A non-invasive, portable electrical device tested at the Hermelin Brain Tumor Center at Henry Ford Hospital along with other major medical centres around the USA, has been found to lengthen the lives of some patients suffering from glioblastoma, the most common and deadliest form of brain cancer.
The device proved to be so successful in early testing that an independent monitoring committee recommended cutting short the latest phase of its clinical trials and allowing all test patients to be treated with it.
“This is not a cure,” says Tobias Walbert, a neuro-oncologist and researcher in the department of neurosurgery at Henry Ford Hospital. “But these early results have been so impressive that we might be looking at a game-changer in the treatment of glioblastoma.”
The electrical device, designed to be worn at least 20 hours a day to be effective, weighs about six pounds (2.72kg), is powered by rechargeable batteries and is carried by the patient in a small backpack. It received US Food and Drug Administration (FDA) approval in 2011 only to treat patients with recurring glioblastoma, not first-time cases.

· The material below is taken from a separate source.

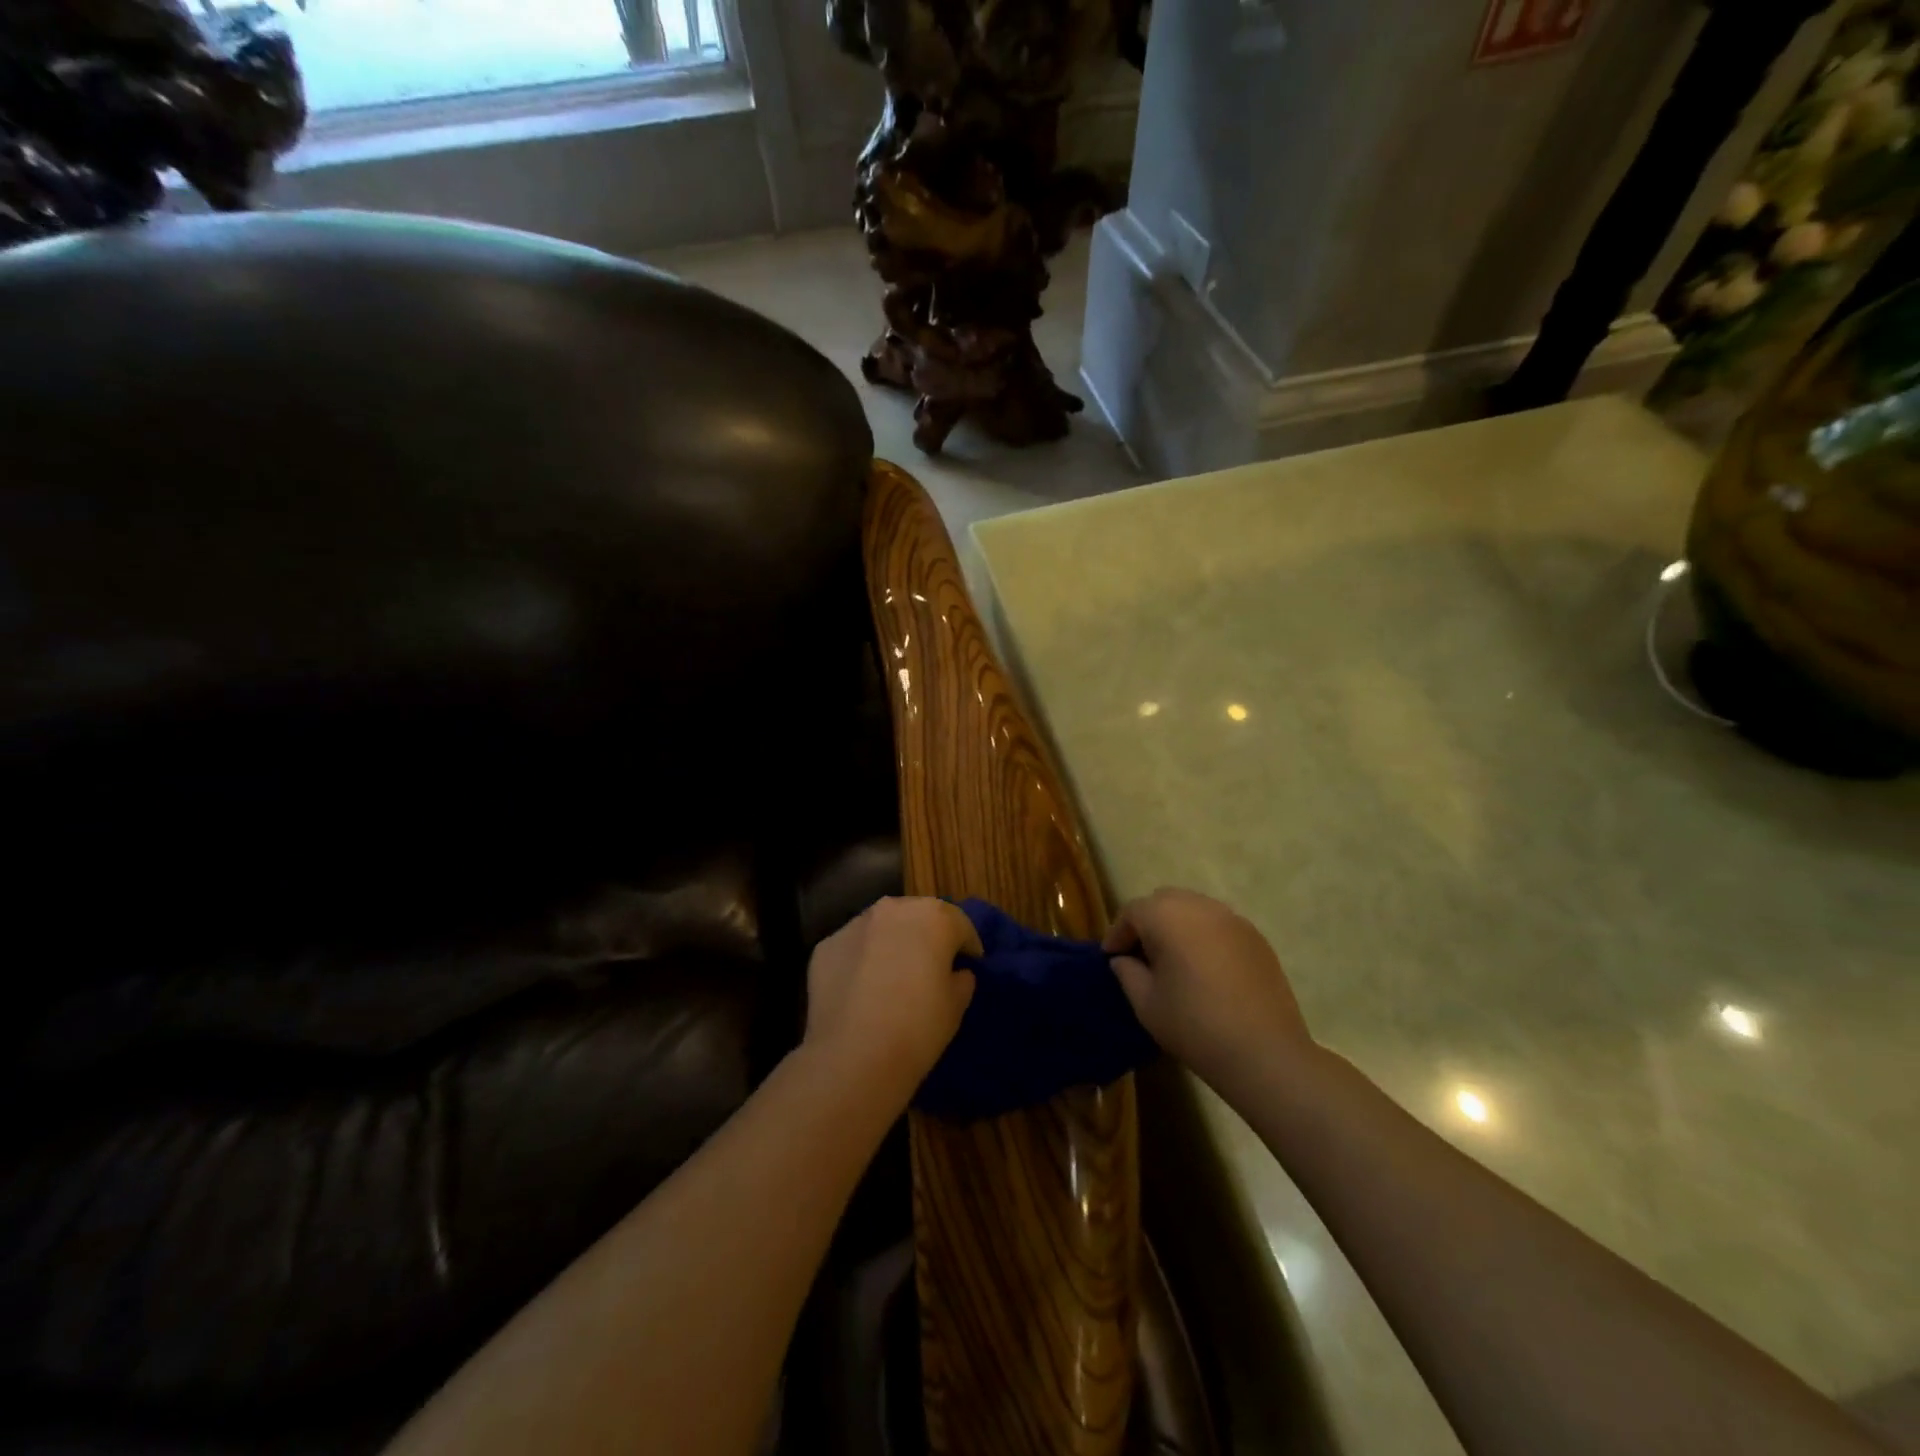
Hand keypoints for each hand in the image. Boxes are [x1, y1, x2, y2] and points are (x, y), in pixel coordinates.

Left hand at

The manufacturer, Novocure, is currently seeking FDA approval to use the device on all glioblastoma patients. Marketed under the brand name Optune, the equipment creates low-intensity alternating electric fields, referred to as tumour treating fields, and delivers them through wires attached to the patient’s shaved scalp by four adhesive transducer pads that target the brain tumour. Individual placement of the transducers is determined by MRI scan. The clinical trials showed that the tumour treating fields reversed the tumour’s growth and killed cancer cells by disrupting mitosis, the process by which cells divide and replicate.
Research results were presented by the study’s leader Roger Stupp, chairman of the oncology department at Switzerland’s University of Zurich, at the annual meeting of the Society for Neuro-Oncology in Miami, USA. Data collected from the first 315 of around 700 patients included in the international clinical trials showed:
- Patients treated with both tumour treating fields and temozolomide chemotherapy showed a “significant increase” in progression-free survival compared to those treated with chemotherapy alone – a median of 7.1 months compared to 4 months;
- Those treated with both tumour treating fields and temozolomide also showed a “significant increase” in overall survival compared to temozolomide alone – a median 19.6 months compared the 16.6 months.
- 43% of patients treated with both tumour treating fields and temozolomide chemotherapy were still alive after 2 years compared to 29% treated with the chemotherapy alone.
The only side effect reported by the researchers was irritation of the scalp where the transducers were attached. “These results are spectacular, a lot better and much more convincing than we ever would have dreamt of,” says Stupp.